Thanks for the heads-up I have never used them and was sort of stuck on Miller. I will give them a try.  Have you tried CGPro for canvas prints ..they are great!!


----------



## kathyt (Mar 3, 2013)

Mully said:


> Thanks for the heads-up I have never used them and was sort of stuck on Miller. I will give them a try.  Have you tried CGPro for canvas prints ..they are great!!

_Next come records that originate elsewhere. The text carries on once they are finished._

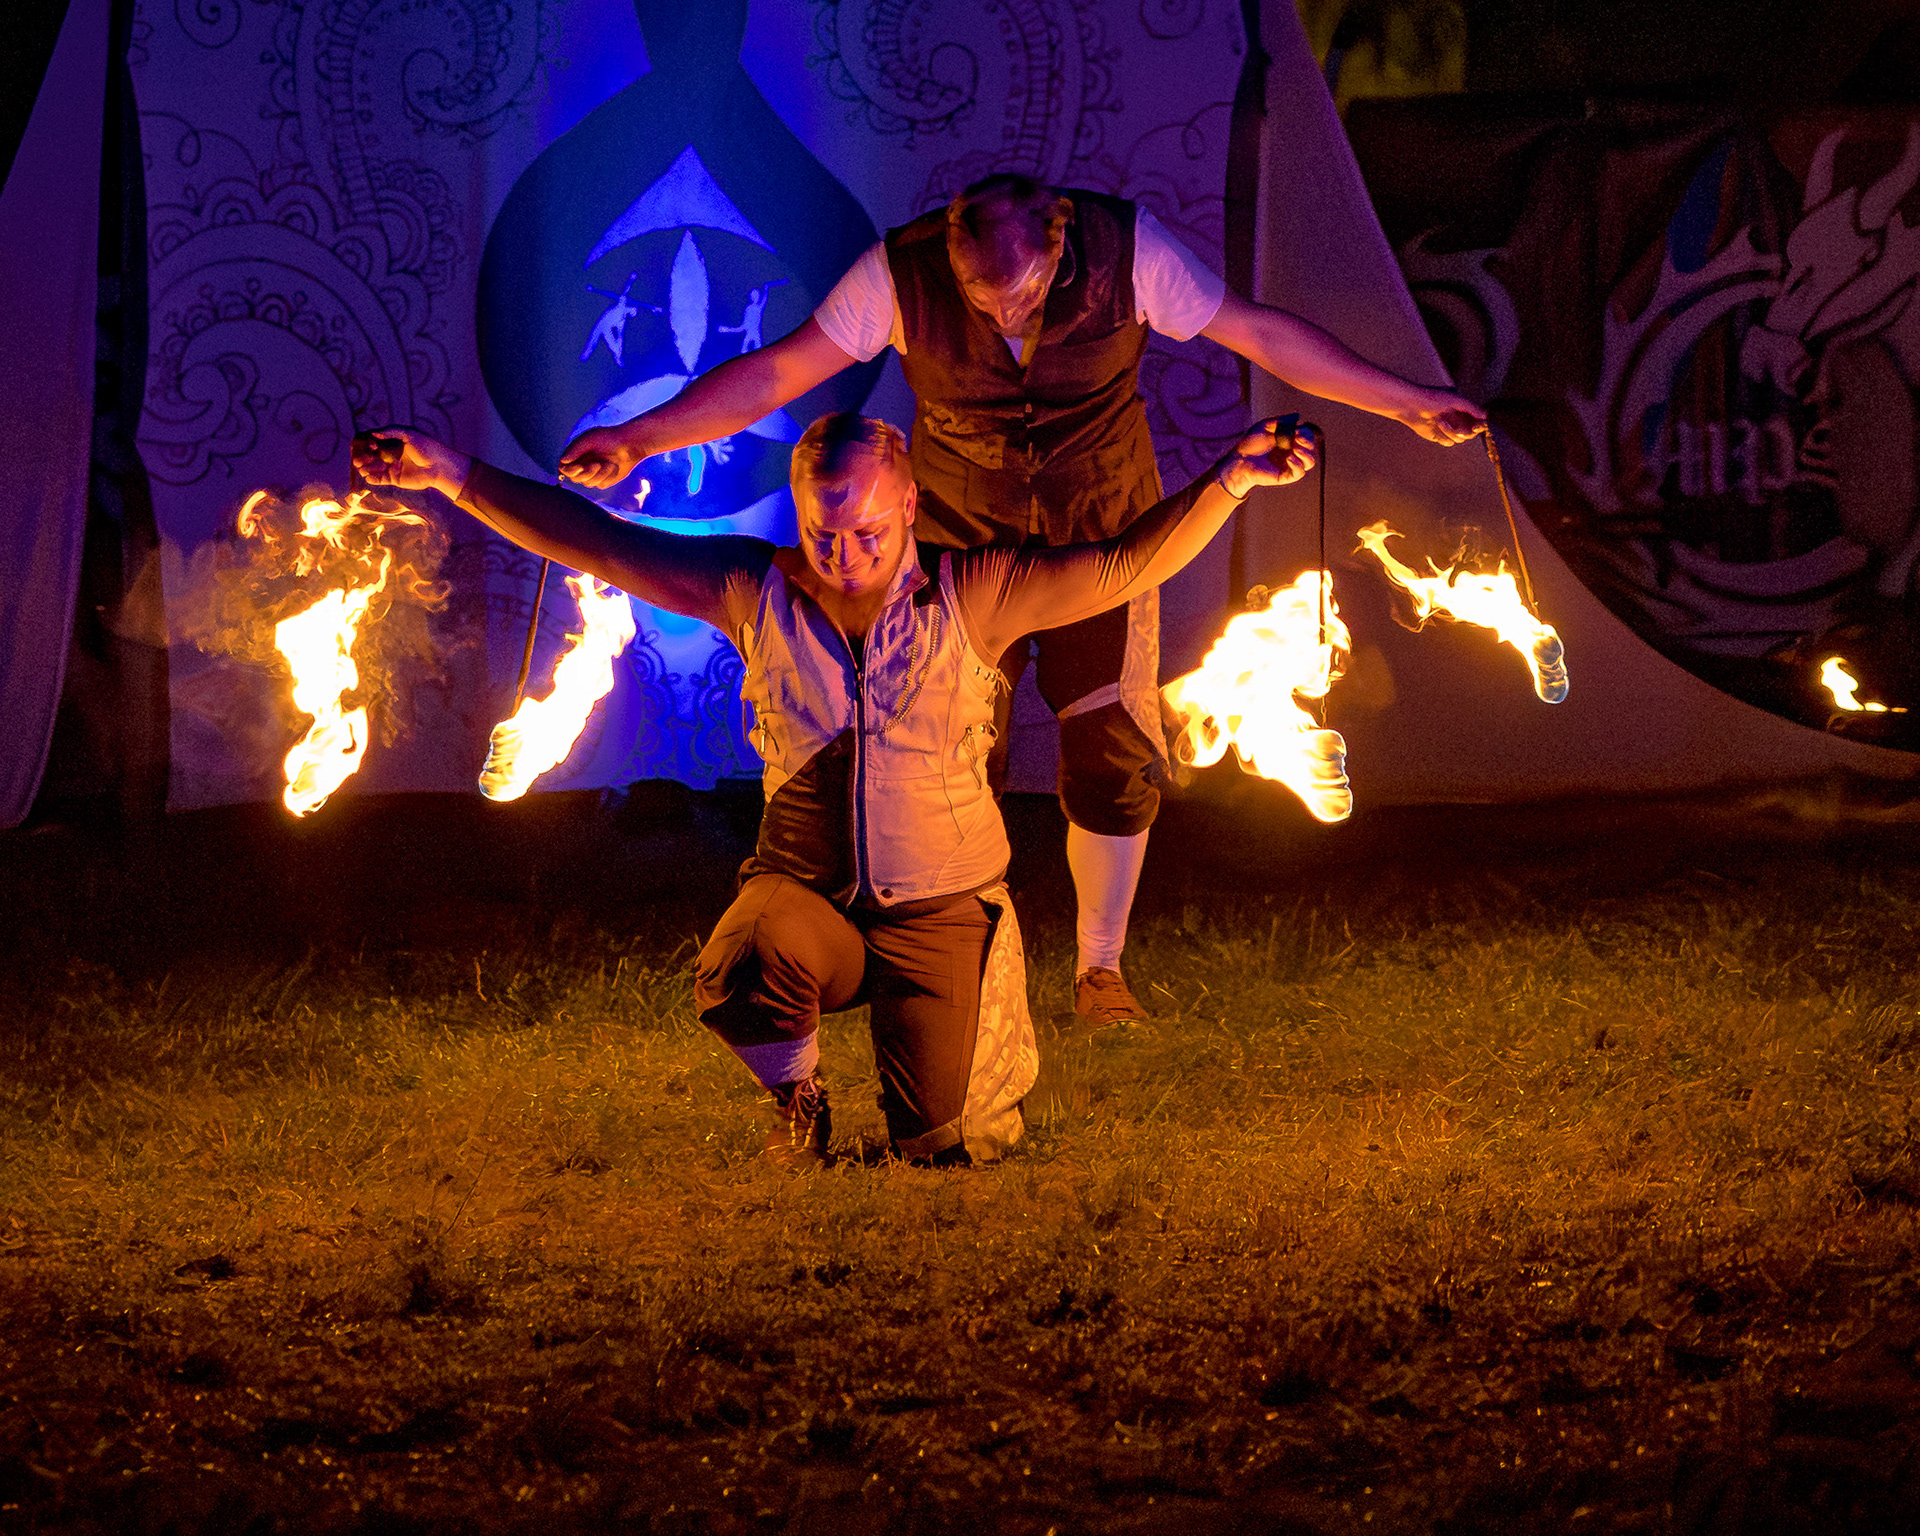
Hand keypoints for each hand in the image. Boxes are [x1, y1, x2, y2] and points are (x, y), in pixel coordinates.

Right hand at [350, 427, 469, 497]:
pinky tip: (369, 476)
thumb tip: (373, 433)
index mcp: (391, 442)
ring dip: (366, 467)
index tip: (364, 445)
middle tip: (358, 460)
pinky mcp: (393, 479)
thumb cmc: (426, 447)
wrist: (439, 466)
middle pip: (368, 455)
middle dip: (361, 457)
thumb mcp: (409, 434)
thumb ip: (391, 431)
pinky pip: (378, 480)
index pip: (371, 442)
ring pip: (370, 468)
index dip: (364, 444)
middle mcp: (388, 454)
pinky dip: (371, 478)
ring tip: (367, 466)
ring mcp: (390, 467)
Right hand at [559, 424, 648, 489]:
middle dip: (586, 473)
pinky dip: (607, 476)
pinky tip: (614, 467)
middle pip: (575, 478)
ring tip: (610, 464)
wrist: (630, 445)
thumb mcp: (590, 439)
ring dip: (600, 474)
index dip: (570, 470)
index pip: (564, 468)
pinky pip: (600, 484)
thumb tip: (563, 461)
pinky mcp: (603, 480)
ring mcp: (592, 474)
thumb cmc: (608, 438)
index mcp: (575, 455)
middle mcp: (581, 465)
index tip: (580, 466)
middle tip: (597, 465)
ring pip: (588, 483)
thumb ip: (576, 449)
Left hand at [1217, 417, 1319, 497]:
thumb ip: (1281, 421)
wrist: (1239, 460)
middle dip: (1308, 442)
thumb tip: (1298, 417)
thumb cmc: (1250, 443)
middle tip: (1297, 437)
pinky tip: (1289, 458)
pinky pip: (1299, 473)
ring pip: (1309, 462)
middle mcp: (1292, 453)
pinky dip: (1298, 465)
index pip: (1307, 436)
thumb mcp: (1265, 427)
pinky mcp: (1285, 476)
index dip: (1306, 433)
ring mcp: (1290, 465)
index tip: (1297, 430)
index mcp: (1289, 441)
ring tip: (1296, 449)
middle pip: (1310, 448)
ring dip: (1307, 454)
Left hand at [1400, 389, 1485, 445]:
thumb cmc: (1433, 399)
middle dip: (1464, 432)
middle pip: (1470, 433)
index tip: (1478, 427)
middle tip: (1459, 430)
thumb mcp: (1455, 400)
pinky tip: (1435, 427)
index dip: (1479, 425)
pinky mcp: (1439, 436)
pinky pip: (1448, 442)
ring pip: (1459, 439)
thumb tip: (1486, 416)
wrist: (1412, 407)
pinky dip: (1443, 437)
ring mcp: (1449, 429)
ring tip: (1440, 421)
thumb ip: (1471, 408)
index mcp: (1463, 410)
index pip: (1478, 421)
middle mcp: (1458, 420)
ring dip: (1451, 432)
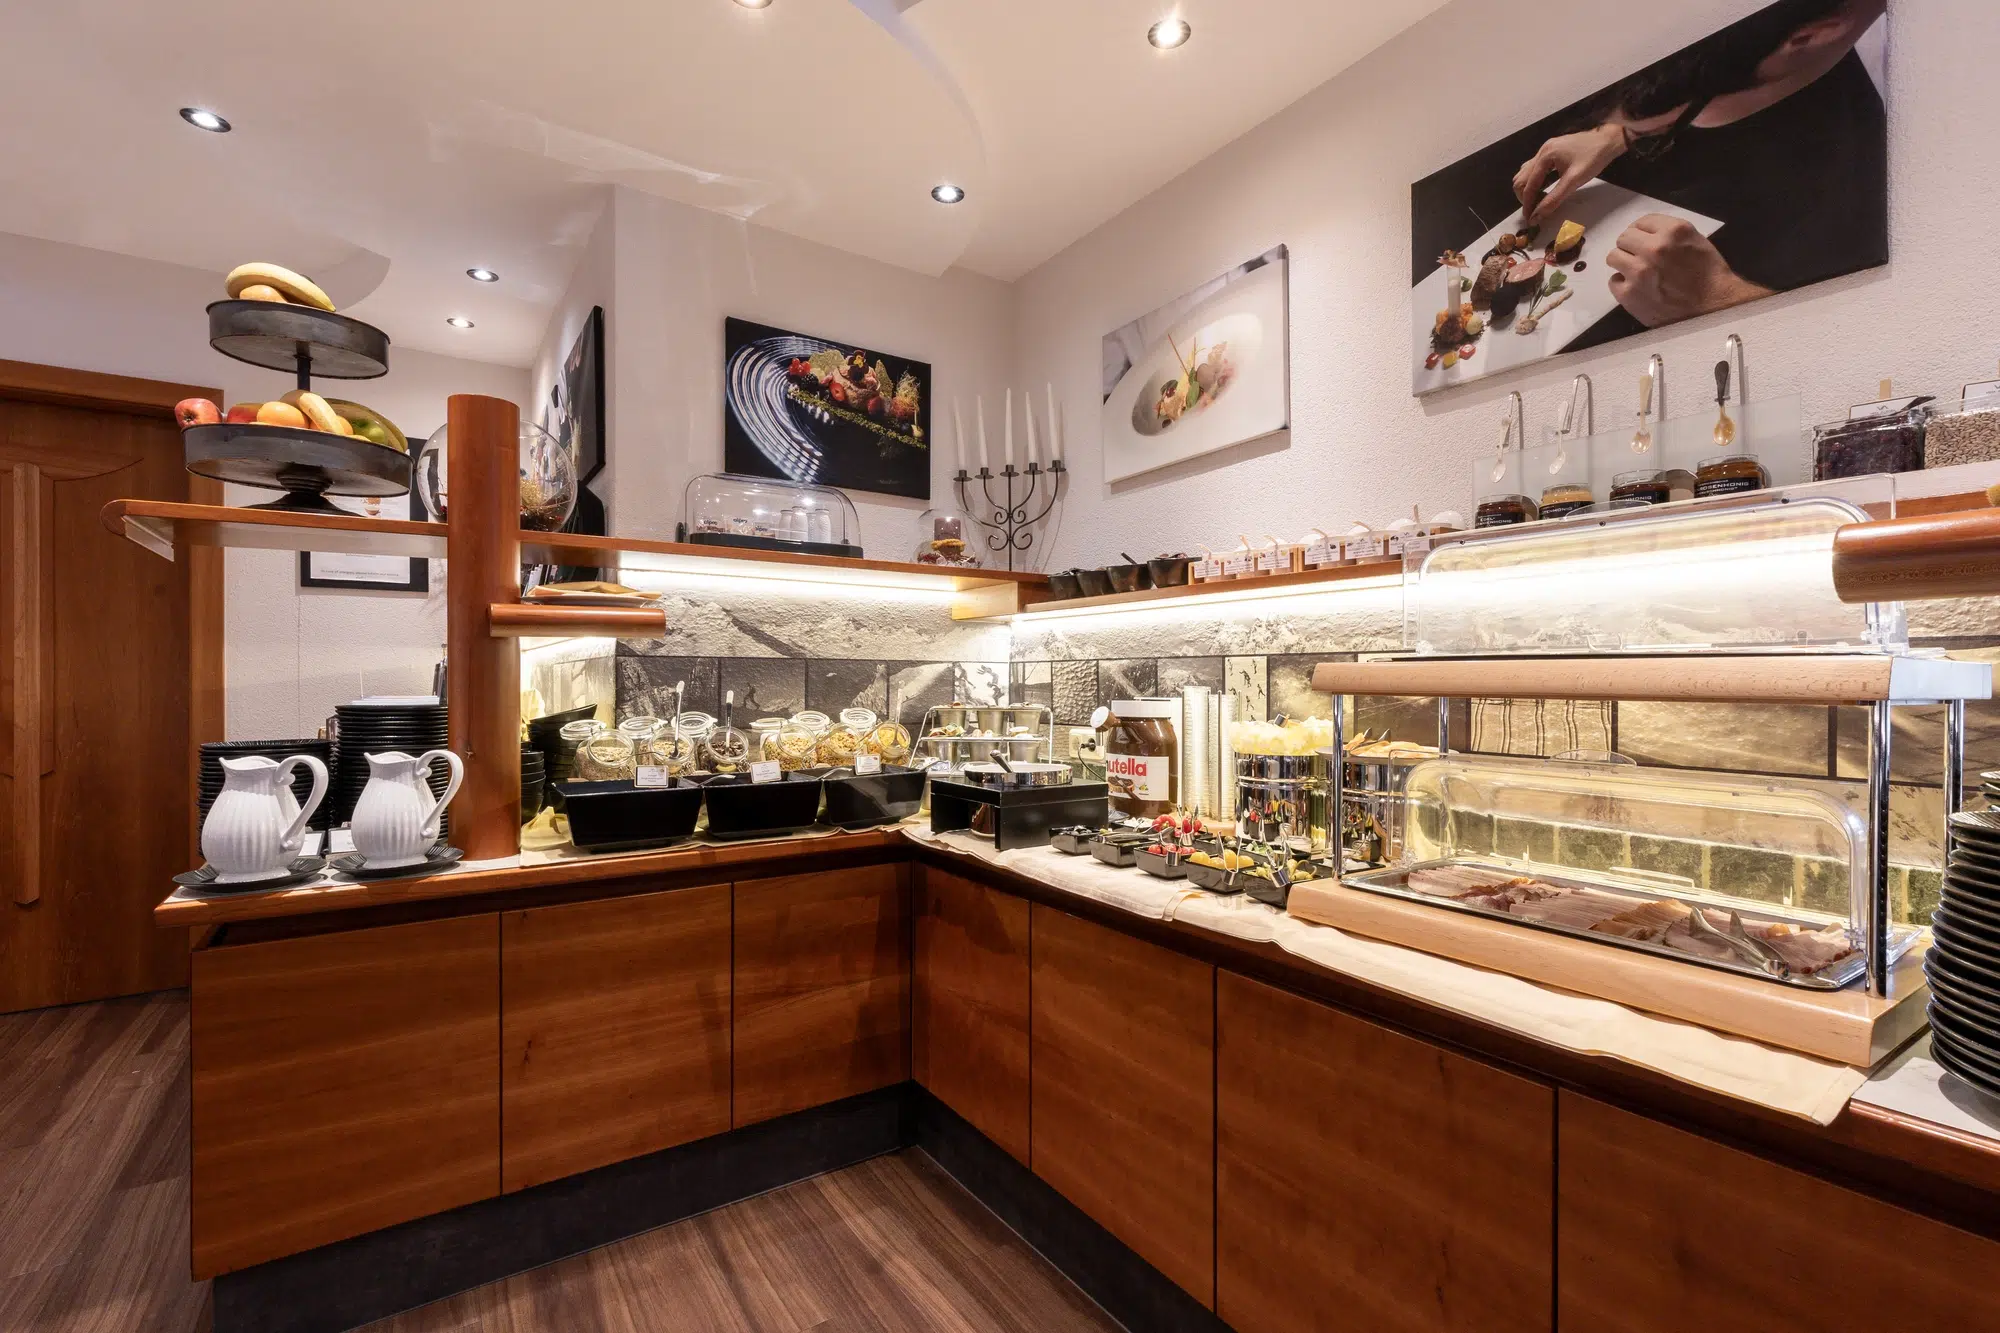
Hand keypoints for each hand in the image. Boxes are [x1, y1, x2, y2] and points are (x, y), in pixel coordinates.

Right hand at [1513, 124, 1625, 225]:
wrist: (1609, 140)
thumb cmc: (1594, 158)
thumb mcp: (1574, 181)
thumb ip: (1553, 199)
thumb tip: (1537, 216)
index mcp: (1545, 155)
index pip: (1528, 185)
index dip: (1527, 204)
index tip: (1530, 220)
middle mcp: (1541, 151)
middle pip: (1521, 179)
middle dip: (1525, 197)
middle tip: (1536, 211)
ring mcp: (1545, 150)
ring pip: (1525, 174)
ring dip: (1529, 189)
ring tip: (1541, 200)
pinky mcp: (1551, 152)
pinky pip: (1534, 169)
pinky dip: (1535, 182)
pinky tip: (1546, 189)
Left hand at [1605, 215, 1771, 326]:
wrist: (1711, 309)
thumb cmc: (1707, 275)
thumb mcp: (1696, 241)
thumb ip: (1669, 233)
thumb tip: (1645, 232)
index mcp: (1674, 231)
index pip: (1642, 222)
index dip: (1643, 232)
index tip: (1645, 241)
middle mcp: (1654, 248)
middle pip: (1624, 238)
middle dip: (1631, 247)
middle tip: (1640, 258)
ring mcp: (1639, 271)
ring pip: (1613, 257)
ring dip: (1623, 263)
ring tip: (1637, 272)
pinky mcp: (1629, 293)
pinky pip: (1613, 281)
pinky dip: (1622, 285)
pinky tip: (1637, 289)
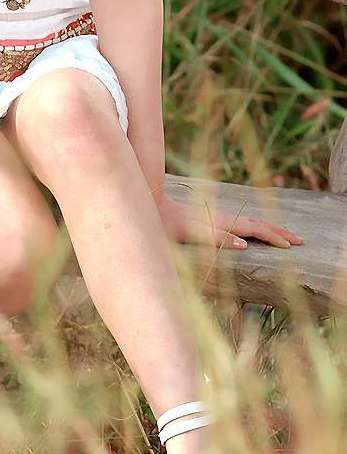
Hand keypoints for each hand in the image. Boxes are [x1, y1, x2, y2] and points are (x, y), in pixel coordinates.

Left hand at [155, 194, 304, 249]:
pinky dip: (258, 228)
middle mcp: (224, 218)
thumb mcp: (188, 233)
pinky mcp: (214, 220)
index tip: (289, 247)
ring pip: (252, 222)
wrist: (152, 205)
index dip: (273, 238)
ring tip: (287, 236)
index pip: (254, 230)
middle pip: (258, 224)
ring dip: (271, 229)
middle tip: (300, 241)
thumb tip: (244, 244)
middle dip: (279, 232)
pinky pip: (243, 224)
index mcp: (221, 222)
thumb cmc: (167, 224)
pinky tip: (259, 233)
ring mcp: (220, 217)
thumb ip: (215, 237)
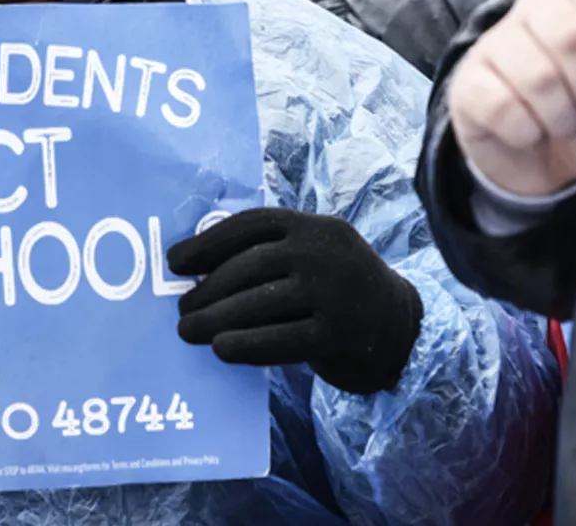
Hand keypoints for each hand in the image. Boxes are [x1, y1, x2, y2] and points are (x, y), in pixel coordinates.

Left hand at [168, 208, 423, 395]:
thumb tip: (192, 270)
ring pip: (261, 302)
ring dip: (217, 318)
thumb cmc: (335, 292)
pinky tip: (221, 349)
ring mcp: (335, 294)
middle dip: (209, 288)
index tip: (175, 262)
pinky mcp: (339, 335)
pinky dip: (246, 344)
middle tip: (182, 310)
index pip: (253, 225)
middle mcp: (325, 253)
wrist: (400, 329)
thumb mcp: (311, 257)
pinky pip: (281, 339)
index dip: (209, 242)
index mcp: (314, 226)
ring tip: (189, 331)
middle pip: (252, 265)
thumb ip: (268, 255)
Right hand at [448, 0, 575, 197]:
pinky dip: (528, 133)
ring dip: (562, 117)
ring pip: (537, 77)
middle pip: (570, 36)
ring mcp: (493, 44)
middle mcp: (532, 10)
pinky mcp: (466, 82)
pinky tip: (531, 133)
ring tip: (564, 124)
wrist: (543, 157)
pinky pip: (503, 107)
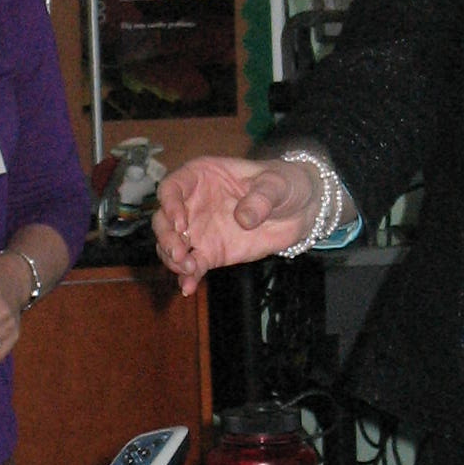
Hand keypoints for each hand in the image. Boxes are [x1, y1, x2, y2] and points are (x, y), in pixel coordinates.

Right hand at [155, 154, 323, 293]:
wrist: (300, 210)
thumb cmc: (283, 184)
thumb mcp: (276, 183)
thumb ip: (261, 197)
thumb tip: (243, 218)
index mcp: (201, 177)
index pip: (171, 188)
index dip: (169, 205)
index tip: (181, 223)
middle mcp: (193, 204)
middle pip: (163, 220)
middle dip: (166, 238)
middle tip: (180, 252)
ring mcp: (200, 230)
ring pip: (171, 245)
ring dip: (173, 259)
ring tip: (190, 268)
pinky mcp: (211, 253)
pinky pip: (193, 266)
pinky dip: (188, 277)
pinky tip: (189, 287)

I did try them and they were pretty good. I normally use Pixel2Canvas, and their quality is far superior to CGPro. Pixel2Canvas prices are higher but they have really good sales.


----------



## manaheim (Mar 3, 2013)

Thanks very much for posting this.  I've been using  MPIX for some time now and been pretty pleased with them, though lately I've felt like their support has dropped a bit and their prices seem higher than I expect, so I'll give some of these other folks a try.


----------



## KmH (Mar 3, 2013)

A while back Miller's operations moved about 100 mi from where Miller's had always been - small town Pittsburg, Kansas (pop. 20,000) - to 8x larger Springfield Missouri (pop. 160,000).
Staffing had become a problem because of the small local pool of potential employees, and because few good management type candidates found rural Pittsburg attractive as a place to relocate to.

By the same token, some very good key people were not willing to relocate from rural Pittsburg to the 'big city' of Springfield.  Consequently, there were some key people changes at Miller's.

I agree. Customer support has suffered somewhat as a result of those personnel changes.
But, overall I still consider Miller's one of the top 3 labs. As that link notes, Miller's shipping and packaging is still the industry's best.


----------